# [Task instructions]
Below are entries to be transcribed exactly; exclude the pictures from the copy.

# [Input data]
+-------+

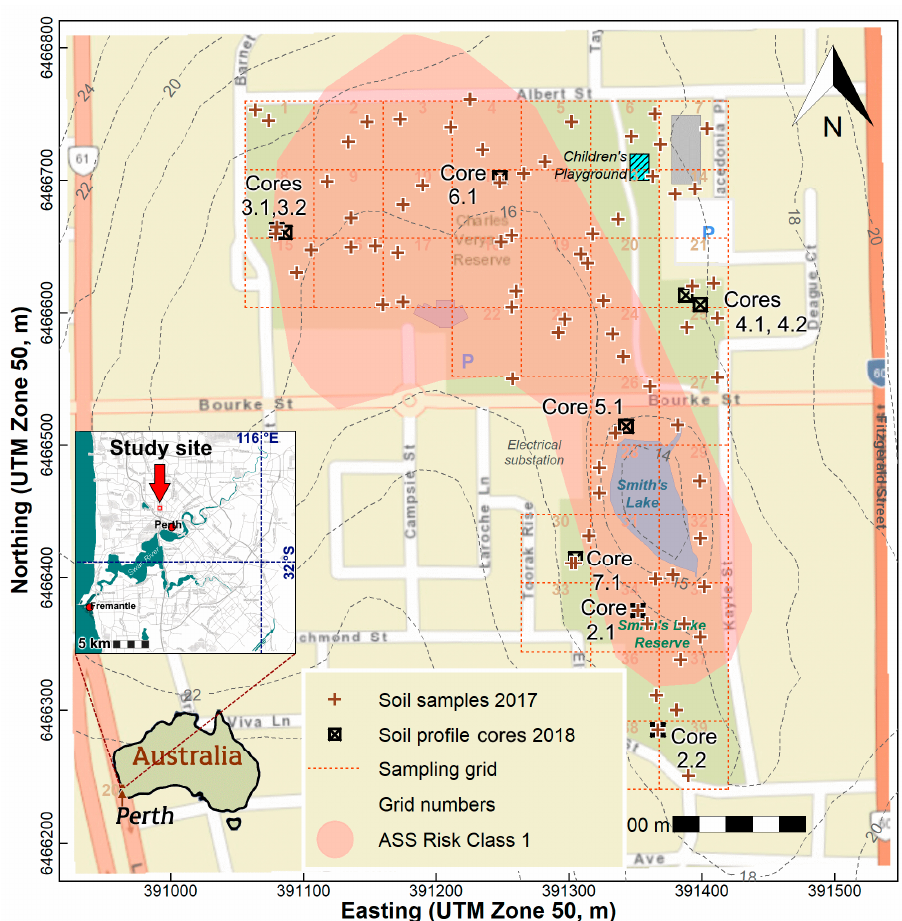
Figure 1. Street map showing soil sampling locations, and the initial grid used for sampling design, at Smith’s Lake and Charles Veryard Reserves. Contours are land elevations in metres; the pale red polygon shows moderate to high acid sulfate soil (ASS) risk.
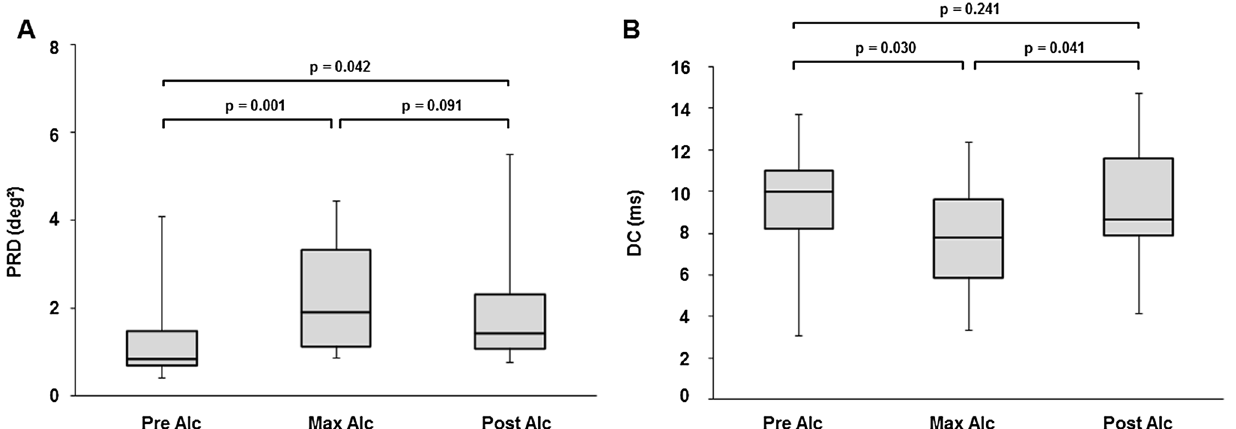
Figure 2. Median levels of ( A ) periodic repolarization dynamics (PRD) and ( B) deceleration capacity (DC) before starting the alcohol infusion (Pre Alc), at the time of maximum breath alcohol concentration (Max Alc), and after alcohol concentration dropped to approximately 0.05 mg/l (Post Alc). Error bars indicate the interquartile range. One outlier at Max Alc (PRD = 10.19 deg 2 ) not depicted. N = 15 for all experiments and analyses. Differences were tested by the Wilcoxon signed-rank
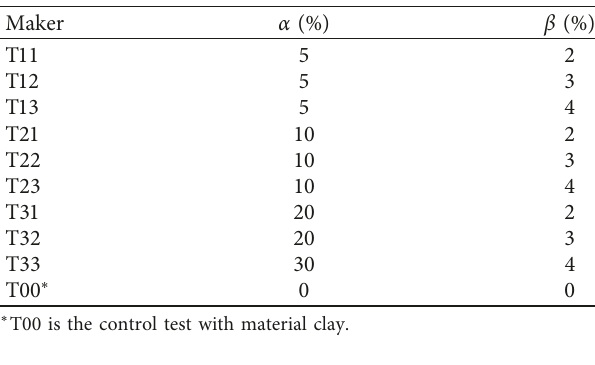
Table 2: Proportions of cement and EPS.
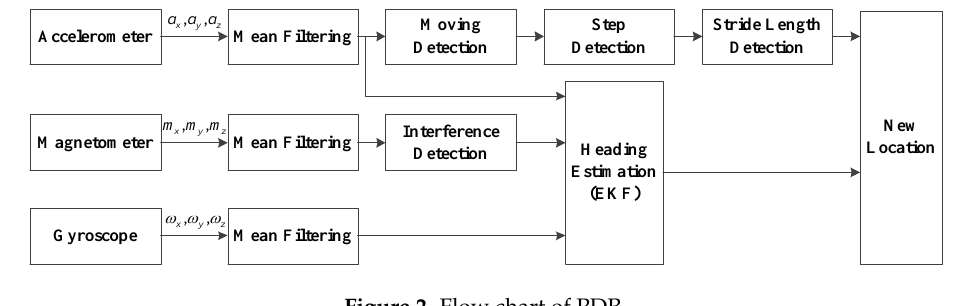
Figure 2. Flow chart of PDR.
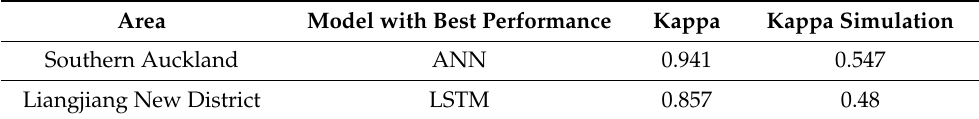
Table 4. Model validation results between southern Auckland and Lianjiang New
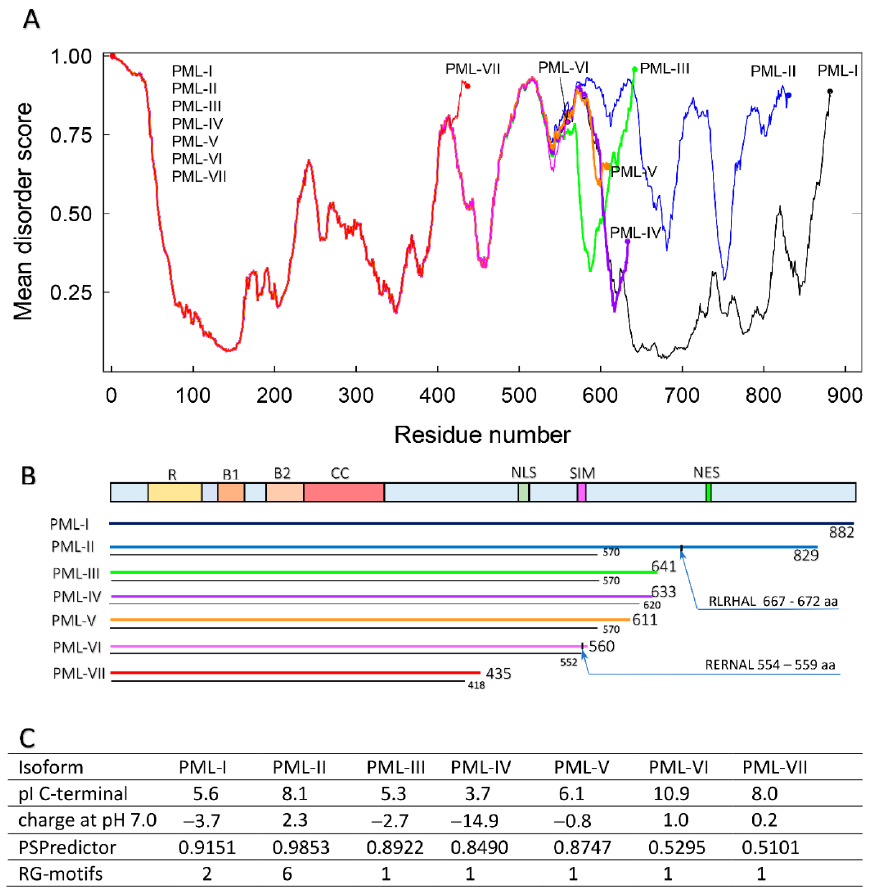
Figure 1. Schematic presentation of different alternatively spliced isoforms of human PML protein. ( A ) Mean disorder score. Disorder score determined by s(MDP), IUP2(S), IUP2(L), VLXT, VL3, VSL2B, PONDR-FIT algorithms are presented in Figure 1. ( B ) The generalized domain structure, indicating positions of the Ring domain (R — amino-acid residues 45 – 105), Box 1 (B1 — residues 124 – 166), Box 2 (B2 — residues 184 – 230), Coil-coil (CC — residues 229 – 323), Positions of the nuclear localization signal (NLS — residues 476 – 490), SUMO-interacting motif (SIM — residues 556 – 562) and nuclear export signal (NES — residues ~704 – 713, exclusive to isoform I). Double lines show the length of each isoform (colored line) and the length of the fragment in which the amino acid residues are the same in PML-I isoforms. Arrows indicate the position of membrane binding domains (667 – 672 a.a. in PML-II and 554 a.a. in PML-VI). ( C ) Different characteristics of PML-isoforms: pI of C-terminal domain, the charge of protein at pH 7.0, the result of LLPS prediction analysis, the content of RG-motifs in amino acid sequence.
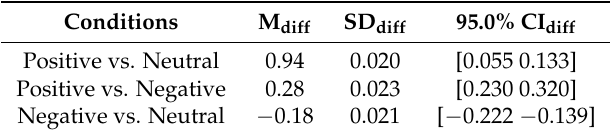
Table A4. Paired two-sample bootstrap test of significance (10,000 simulation runs) at 95.0% confidence interval (CI) applied on the participants’ MSE1 values (i.e., 62 MSE1s associated with 62 EEG channels of a participant, per affect). Compared pairs of mental states are: positive versus neutral, positive versus negative, and negative versus neutral. M: mean difference, SD: standard deviation of such a difference. CI: 95% confidence interval for every paired affective states’ difference.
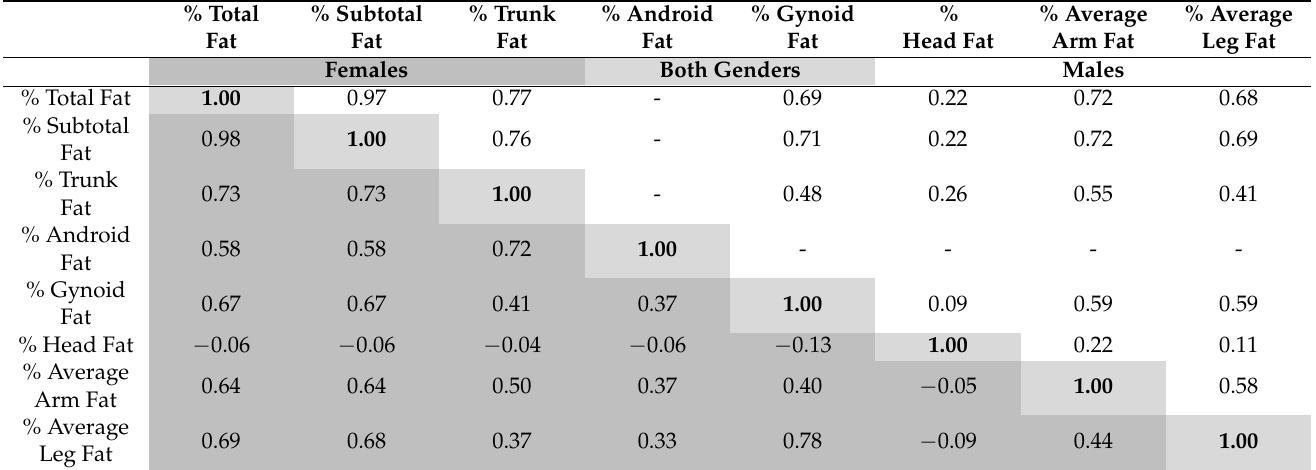
Thereafter, a marginal model was constructed to examine the influence of fat distri- bution by quartiles and the predicted probability of NAFLD, segregated by gender in the non-obese (Table 3) population. In non-obese individuals, males were shown to have a higher probability of NAFLD than females in each quartile of body fat percentage. Fur- thermore, the association between increasing fat mass and NAFLD risk was considerably more prominent in males than females. Percent leg fat was associated with one of the lowest marginal probabilities (22.25%, 95%CI: 15.75–28.74) of NAFLD in Q4 of percent body fat. Of all regional body fat measures in males, Q4 of truncal fat was associated with the highest predictive probability of NAFLD (56.57%, 95%CI: 53.37–59.75), four times the corresponding probability of NAFLD associated with trunk fat in females (13.21%, 95%CI: 10.11–16.30). Interestingly, Q4 of head fat demonstrated the highest predictive probability of NAFLD in females (13.81%, 95%CI: 10.82–16.79), while simultaneously having the lowest associated marginal probability in males (21.89%, 95%CI:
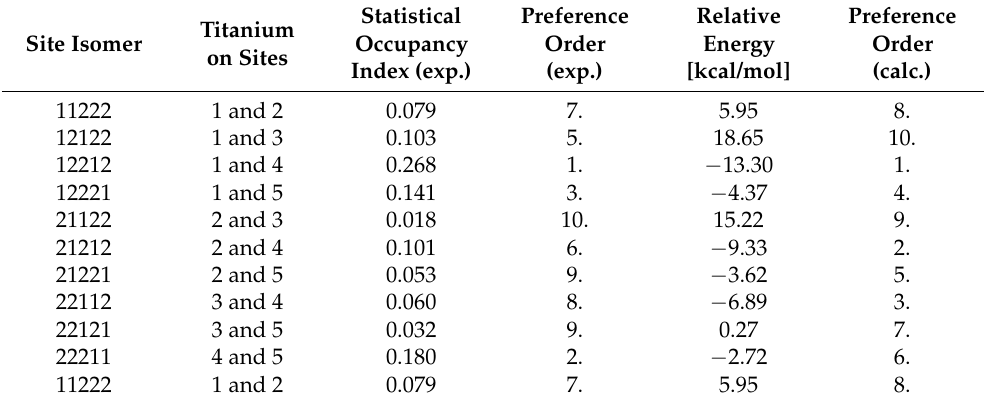
Table 4. Experimental (based on Ti site occupancies) and calculated (based on energy) site preference orders of the ten LNT isomers. The statistical occupancy index is calculated as the product of the Ti occupancies of the two respective sites. The relative energies refer to the calculations listed in the first row of Table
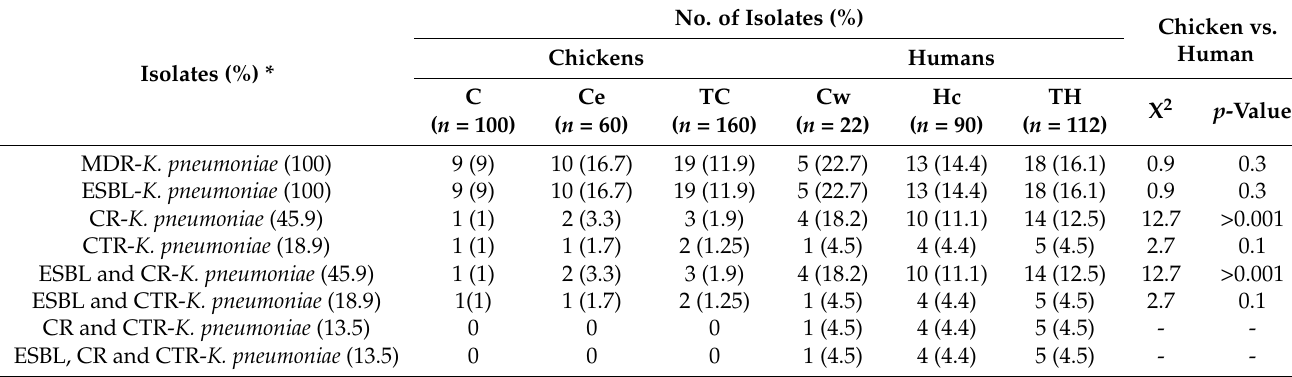
Table 1. Frequency distribution of 37 multidrug-resistant K. pneumoniae isolates recovered from broiler farms and human cases in the study area.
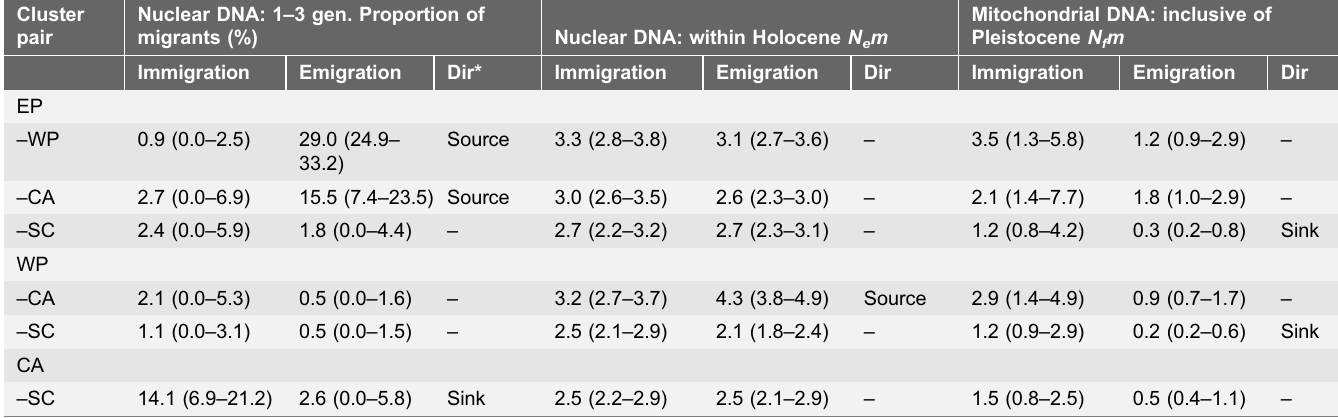
Table 1. Directional gene flow estimated based on allelic frequency (proportion of non-migrants, m ) in BAYESASS and based on the coalescent (effective number of migrants DNA N e m and female migrants N f m per generation) in MIGRATE between four clusters of polar bears calculated from microsatellite and mitochondrial control region data.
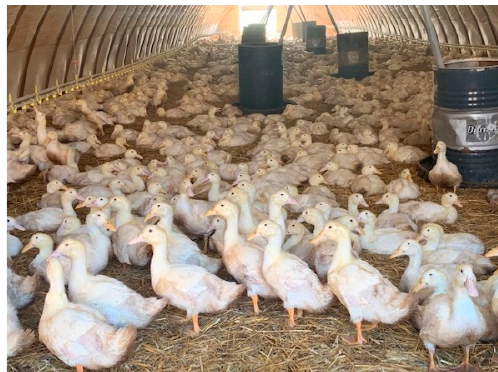
Figure 1. Cherry Valley ducks at the experimental site. The stock density was 23 ducks/m 2 during the two weeks of pre-rearing and 5.7 ducks/m 2 during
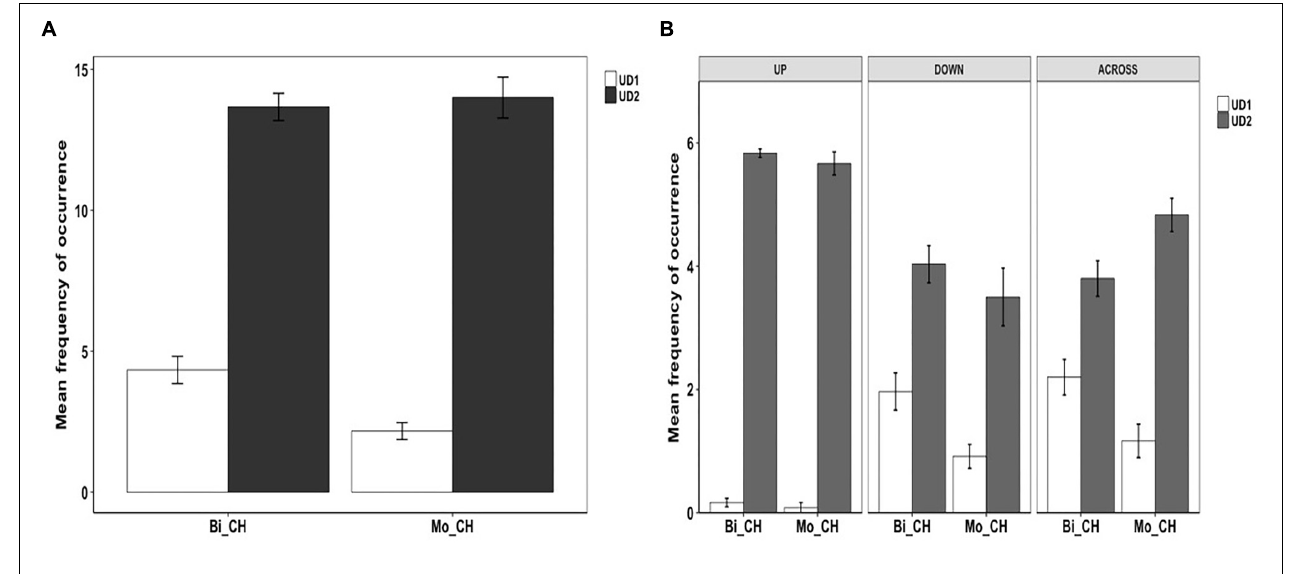
FIGURE 6 | Utterance density in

+-------+

# [Answer section]
Figure 1. Street map showing soil sampling locations, and the initial grid used for sampling design, at Smith’s Lake and Charles Veryard Reserves. Contours are land elevations in metres; the pale red polygon shows moderate to high acid sulfate soil (ASS) risk.
Figure 2. Median levels of ( A ) periodic repolarization dynamics (PRD) and ( B) deceleration capacity (DC) before starting the alcohol infusion (Pre Alc), at the time of maximum breath alcohol concentration (Max Alc), and after alcohol concentration dropped to approximately 0.05 mg/l (Post Alc). Error bars indicate the interquartile range. One outlier at Max Alc (PRD = 10.19 deg 2 ) not depicted. N = 15 for all experiments and analyses. Differences were tested by the Wilcoxon signed-rank
Table 2: Proportions of cement and EPS.
Figure 2. Flow chart of PDR.
Table 4. Model validation results between southern Auckland and Lianjiang New
Figure 1. Schematic presentation of different alternatively spliced isoforms of human PML protein. ( A ) Mean disorder score. Disorder score determined by s(MDP), IUP2(S), IUP2(L), VLXT, VL3, VSL2B, PONDR-FIT algorithms are presented in Figure 1. ( B ) The generalized domain structure, indicating positions of the Ring domain (R — amino-acid residues 45 – 105), Box 1 (B1 — residues 124 – 166), Box 2 (B2 — residues 184 – 230), Coil-coil (CC — residues 229 – 323), Positions of the nuclear localization signal (NLS — residues 476 – 490), SUMO-interacting motif (SIM — residues 556 – 562) and nuclear export signal (NES — residues ~704 – 713, exclusive to isoform I). Double lines show the length of each isoform (colored line) and the length of the fragment in which the amino acid residues are the same in PML-I isoforms. Arrows indicate the position of membrane binding domains (667 – 672 a.a. in PML-II and 554 a.a. in PML-VI). ( C ) Different characteristics of PML-isoforms: pI of C-terminal domain, the charge of protein at pH 7.0, the result of LLPS prediction analysis, the content of RG-motifs in amino acid sequence.
Table A4. Paired two-sample bootstrap test of significance (10,000 simulation runs) at 95.0% confidence interval (CI) applied on the participants’ MSE1 values (i.e., 62 MSE1s associated with 62 EEG channels of a participant, per affect). Compared pairs of mental states are: positive versus neutral, positive versus negative, and negative versus neutral. M: mean difference, SD: standard deviation of such a difference. CI: 95% confidence interval for every paired affective states’ difference.
Thereafter, a marginal model was constructed to examine the influence of fat distri- bution by quartiles and the predicted probability of NAFLD, segregated by gender in the non-obese (Table 3) population. In non-obese individuals, males were shown to have a higher probability of NAFLD than females in each quartile of body fat percentage. Fur- thermore, the association between increasing fat mass and NAFLD risk was considerably more prominent in males than females. Percent leg fat was associated with one of the lowest marginal probabilities (22.25%, 95%CI: 15.75–28.74) of NAFLD in Q4 of percent body fat. Of all regional body fat measures in males, Q4 of truncal fat was associated with the highest predictive probability of NAFLD (56.57%, 95%CI: 53.37–59.75), four times the corresponding probability of NAFLD associated with trunk fat in females (13.21%, 95%CI: 10.11–16.30). Interestingly, Q4 of head fat demonstrated the highest predictive probability of NAFLD in females (13.81%, 95%CI: 10.82–16.79), while simultaneously having the lowest associated marginal probability in males (21.89%, 95%CI:
Table 4. Experimental (based on Ti site occupancies) and calculated (based on energy) site preference orders of the ten LNT isomers. The statistical occupancy index is calculated as the product of the Ti occupancies of the two respective sites. The relative energies refer to the calculations listed in the first row of Table
Table 1. Frequency distribution of 37 multidrug-resistant K. pneumoniae isolates recovered from broiler farms and human cases in the study area.
Table 1. Directional gene flow estimated based on allelic frequency (proportion of non-migrants, m ) in BAYESASS and based on the coalescent (effective number of migrants DNA N e m and female migrants N f m per generation) in MIGRATE between four clusters of polar bears calculated from microsatellite and mitochondrial control region data.
Figure 1. Cherry Valley ducks at the experimental site. The stock density was 23 ducks/m 2 during the two weeks of pre-rearing and 5.7 ducks/m 2 during
FIGURE 6 | Utterance density in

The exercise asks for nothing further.